La crise du Covid-19 met en lumière cette interdépendance connue de la plupart des économies liées à la Chine, mais dont les effets négatifs n’étaient pas perçus avec autant d’acuité qu’aujourd’hui. Elle souligne brutalement la fragilité de ces économies et la limitation de leur capacité de réaction face à une crise externe, mais elle met aussi en évidence l’absence très dommageable d’anticipation sur les plans politiques et économiques.

Lorsque l’économie mondiale se relèvera de cette crise, l’organisation de la production mondiale subira très certainement des ajustements significatifs qui constitueront alors sans aucun doute des opportunités de positionnement et d’investissement à long terme particulièrement intéressantes.

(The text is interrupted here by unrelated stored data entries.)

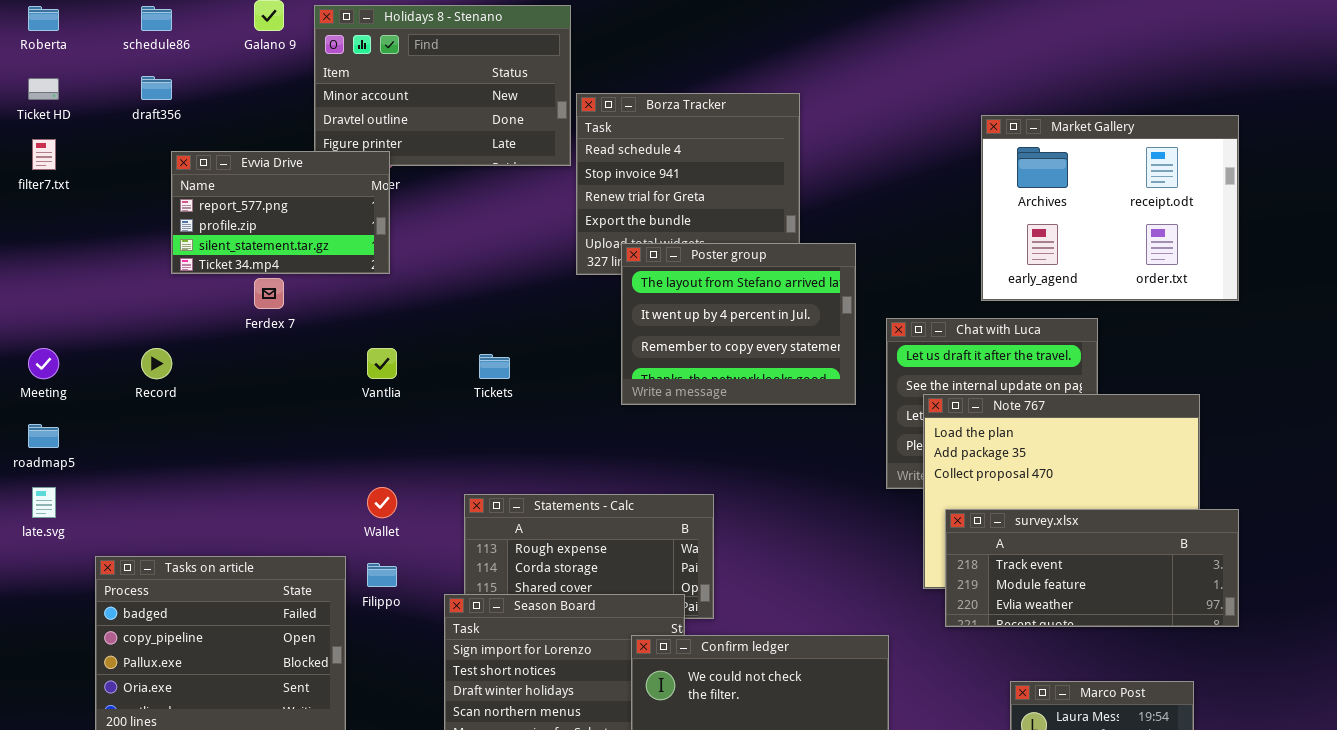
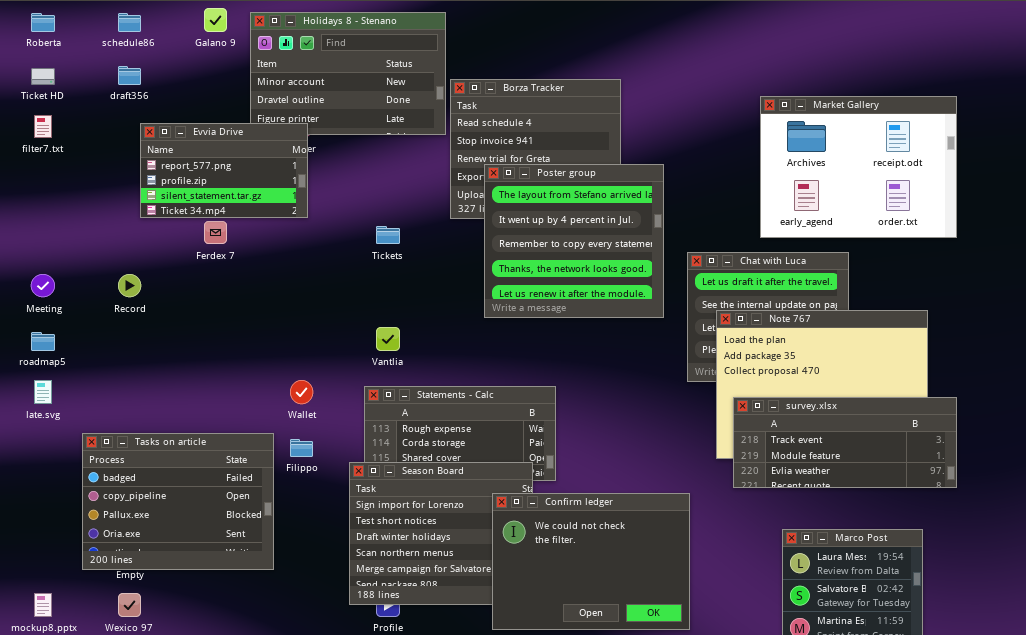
Poster group: [621,243,856,405] -> [484,164,664,318], resized
Vantlia: [367,348,397,379] -> [376,327,400,351], moved
Tickets: [479,354,510,379] -> [376,226,400,244], moved

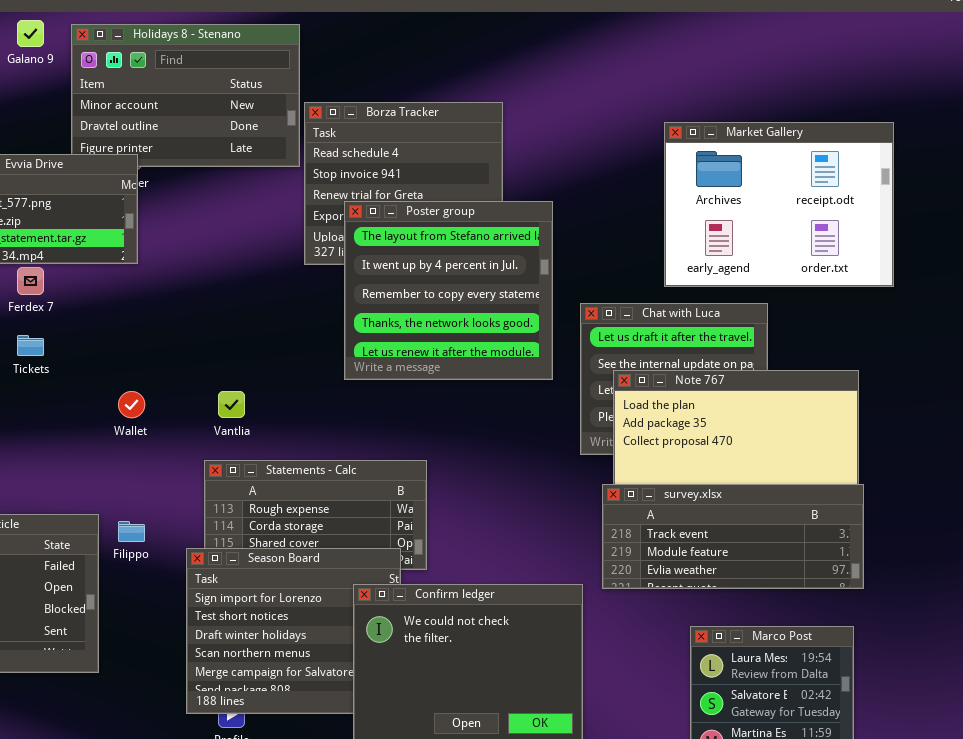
Tickets: [376,226,400,244] -> [17,335,44,356], moved
Wallet: [290,380,313,404] -> [118,391,145,418], moved
survey.xlsx: [733,397,957,488] -> [602,484,864,589], moved

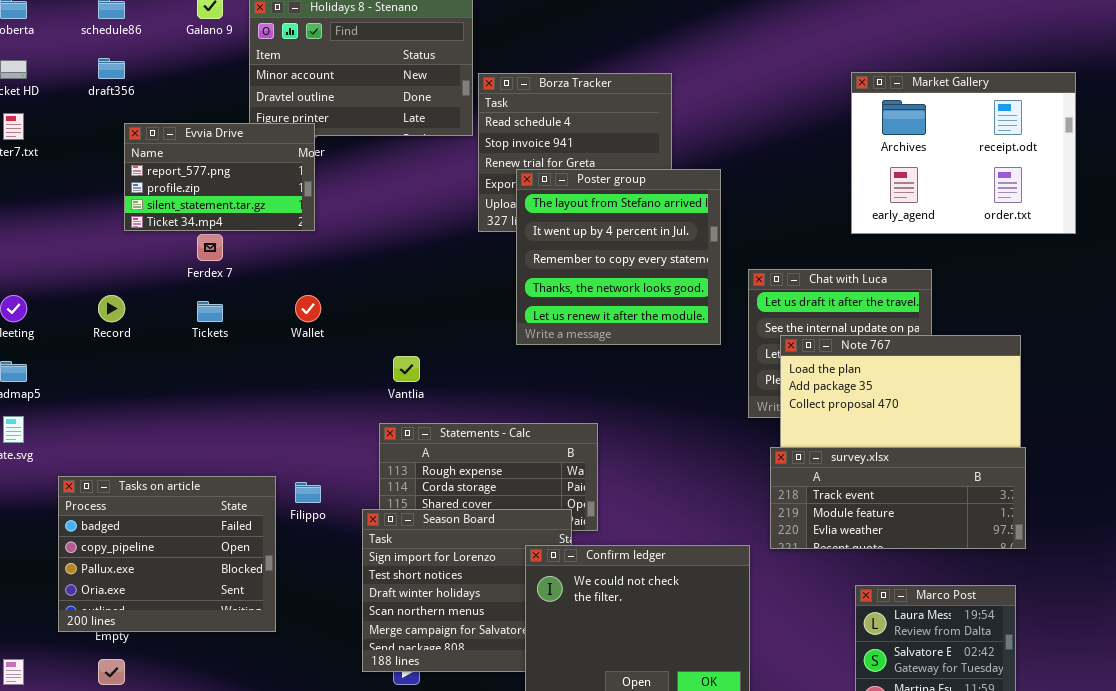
Market Gallery: [664,122,894,287] -> [851,72,1076,234], moved
Wallet: [118,391,145,418] -> [295,295,321,322], moved

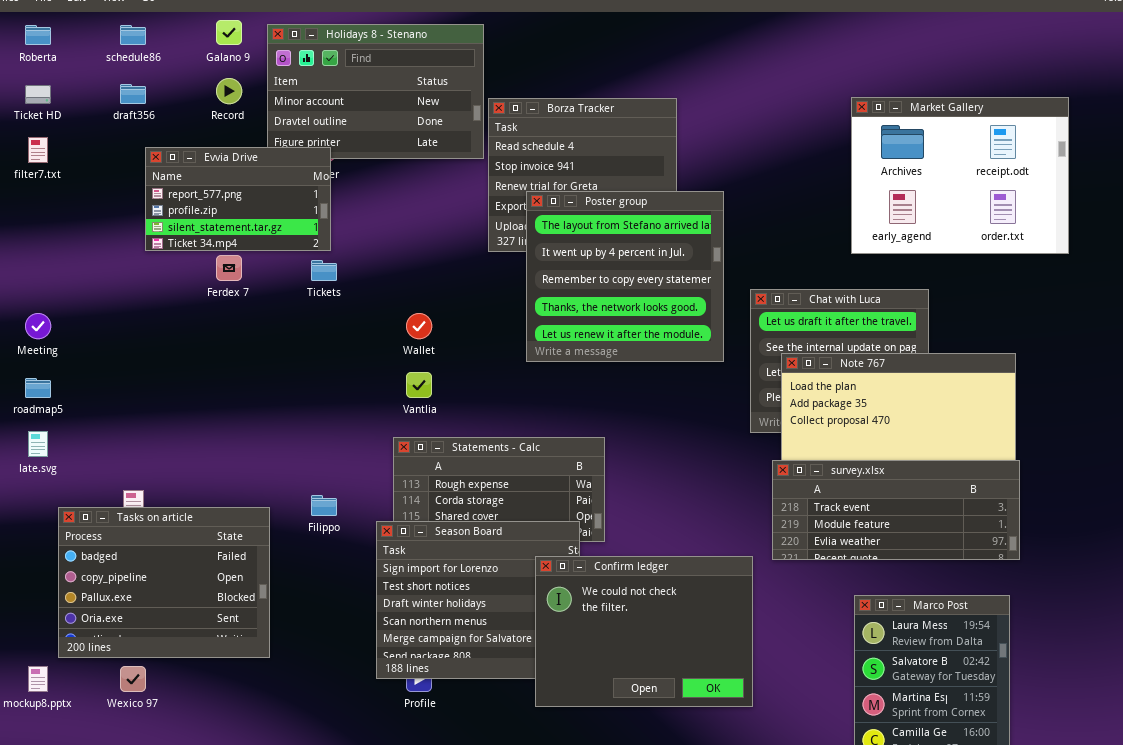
Record: [98,295,125,322] -> [216,78,242,104], moved
Wallet: [295,295,321,322] -> [406,313,432,339], moved
Tickets: [197,301,223,322] -> [311,260,337,281], moved
Tasks on article: [58,476,276,632] -> [58,507,270,658], moved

Finalement, la crise du Covid-19 en est à ses débuts et le flux de nouvelles économiques qui sera publié au cours des prochains mois ne devrait pas être optimiste. De ce fait, le sentiment des investisseurs, qui est passé en quelques jours d’un extrême optimisme à une panique sans doute exagérée à court terme, n’a que peu de chance de s’améliorer rapidement et durablement.  Le premier semestre 2020 devrait donc être marqué par des statistiques globalement négatives qui devraient conforter les anticipations de ralentissement conjoncturel.

Toutefois, nous considérons que les effets négatifs sur le plan économique de la crise du Covid-19 devraient être limités au 1er semestre 2020.

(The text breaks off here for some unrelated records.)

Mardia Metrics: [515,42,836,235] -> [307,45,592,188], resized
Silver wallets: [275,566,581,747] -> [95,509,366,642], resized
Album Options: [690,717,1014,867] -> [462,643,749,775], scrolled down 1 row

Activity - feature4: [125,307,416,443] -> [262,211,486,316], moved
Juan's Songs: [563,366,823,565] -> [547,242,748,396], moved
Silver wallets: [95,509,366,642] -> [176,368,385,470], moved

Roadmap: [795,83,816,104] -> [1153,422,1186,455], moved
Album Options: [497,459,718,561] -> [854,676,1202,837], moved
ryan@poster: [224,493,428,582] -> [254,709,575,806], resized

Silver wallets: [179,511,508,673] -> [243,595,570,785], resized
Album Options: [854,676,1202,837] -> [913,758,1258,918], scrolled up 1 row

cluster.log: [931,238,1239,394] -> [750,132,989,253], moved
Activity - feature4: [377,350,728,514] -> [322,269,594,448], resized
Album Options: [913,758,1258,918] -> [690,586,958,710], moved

La demande mondiale devrait s’avérer plus solide au second semestre, notamment après les interventions des banques centrales en faveur de politiques de relance plutôt agressives. Nous estimons également que les politiques budgétaires seront nettement plus expansives et favorables à la croissance très rapidement en 2020 ce qui limitera les risques conjoncturels prochains.

Faut-il croire à un rebond boursier rapide ?

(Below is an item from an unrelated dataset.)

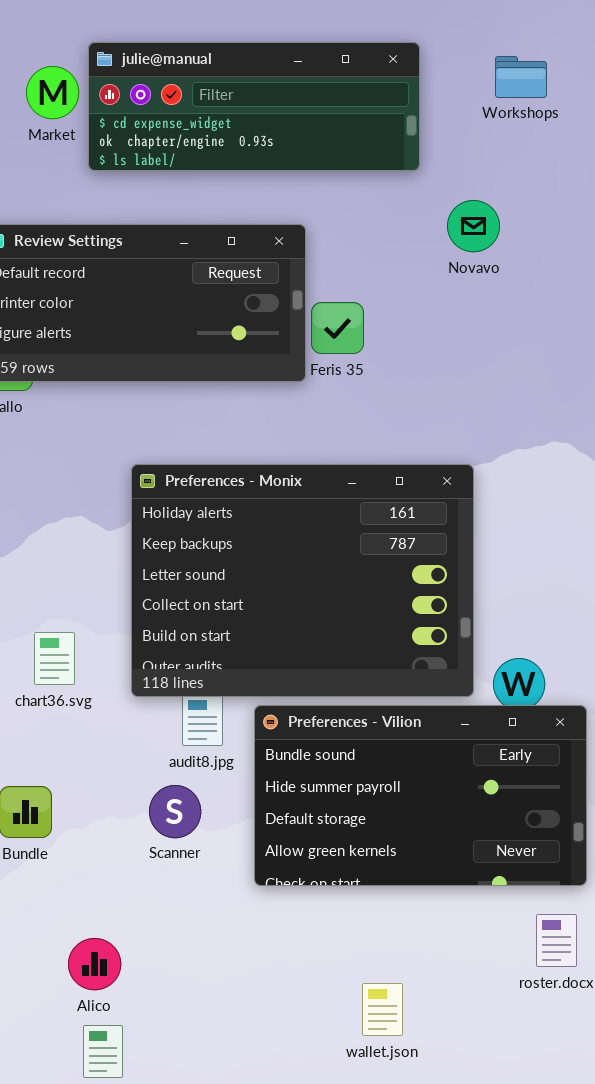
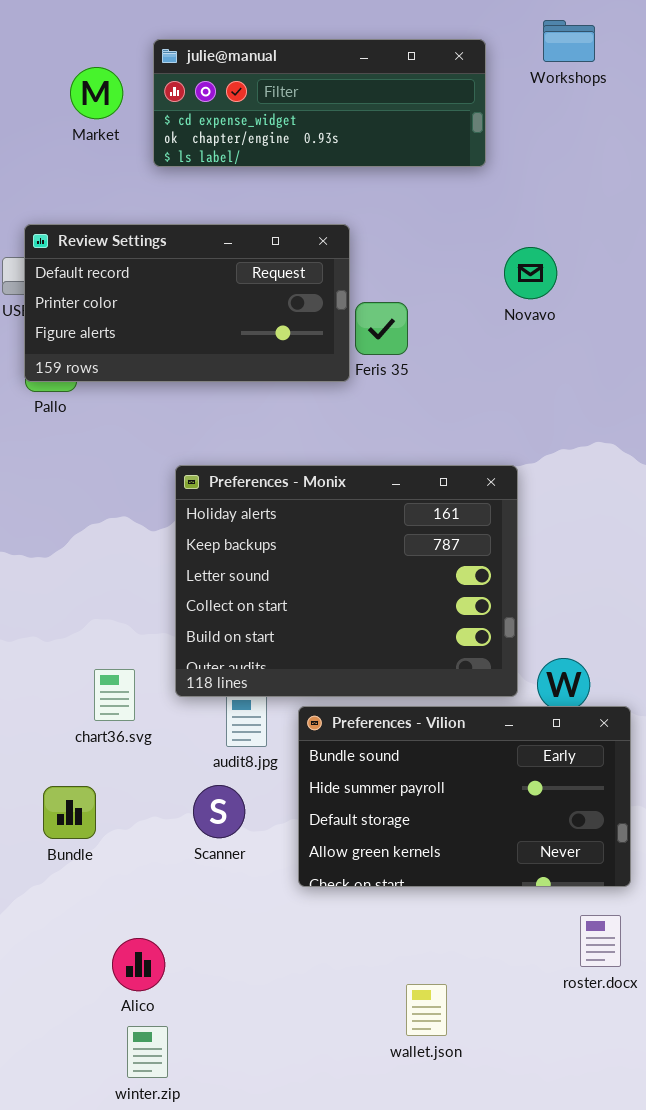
julie@manual: [88,42,420,171] -> [153,39,486,167], moved
Workshops: [495,56,547,98] -> [543,20,595,62], moved
Novavo: [447,200,500,252] -> [504,247,557,299], moved
chart36.svg: [34,632,75,685] -> [94,669,135,721], moved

La correction des marchés qui a frappé toutes les bourses ces dernières semaines a selon nous certainement déjà atteint un niveau suffisant pour susciter un nouvel intérêt de certains investisseurs orientés à plus court terme. Nos mesures de valorisation des risques et des opportunités appliquées aux divers marchés actions avaient atteint en janvier 2020 des niveaux extrêmes de risque selon la plupart de nos standards mesurés. Désormais, les corrections de valeurs observées ont réduit et parfois presque normalisé les paramètres de risques suivis. Après une correction massive de -34% en Europe, -32% au Royaume-Uni, -30.8% au Japon, -26.8% aux Etats-Unis et -25.8% en Suisse, nous estimons que les risques économiques liés au Covid-19 ont été déjà suffisamment pris en considération sur la base de nos connaissances actuelles de la problématique pour justifier une reprise probable des indices boursiers dans les prochains jours qui pourrait s’avérer rapide et d’une amplitude importante.

Cependant, une reprise boursière technique aura nécessairement un impact négatif sur le niveau de valorisation et de risque des marchés. Un tel rebond pourrait ensuite être de nature à provoquer une nouvelle vague de baisse des cours avant que la situation ne s’améliore réellement. La volatilité n’est pas prête de diminuer nettement au cours des prochaines semaines, il s’agira de rester prudent dans un contexte globalement très incertain pour profiter des opportunités qui semblent déjà se présenter.

En ce qui concerne les cours du brut, la chute de ces dernières semaines s’apparente à celle observée en 2015 qui avait touché 26$ le baril avant de rebondir au-delà de 50$ et de se stabiliser ensuite pendant quatre ans entre 50$ et 60$. La stratégie initiale de l’Arabie saoudite qui cherchait à réduire la production de l’OPEP pour maintenir un équilibre entre l’offre et la demande dans le contexte de baisse des perspectives économiques liées au Covid-19 n’a pas été suivie par la Russie. L’Arabie saoudite a temporairement fait chuter les cours avec deux objectifs. Le premier est certainement de ramener à la table de négociation la Russie et le second vise sans doute à pénaliser les producteurs américains de pétrole de schiste aux coûts de production élevés, qui sont les seuls responsables de l’augmentation de l’offre mondiale de brut. Les cours du brut ne devraient pas rester durablement bas et retrouver dans les prochains mois le niveau d’équilibre de 50$.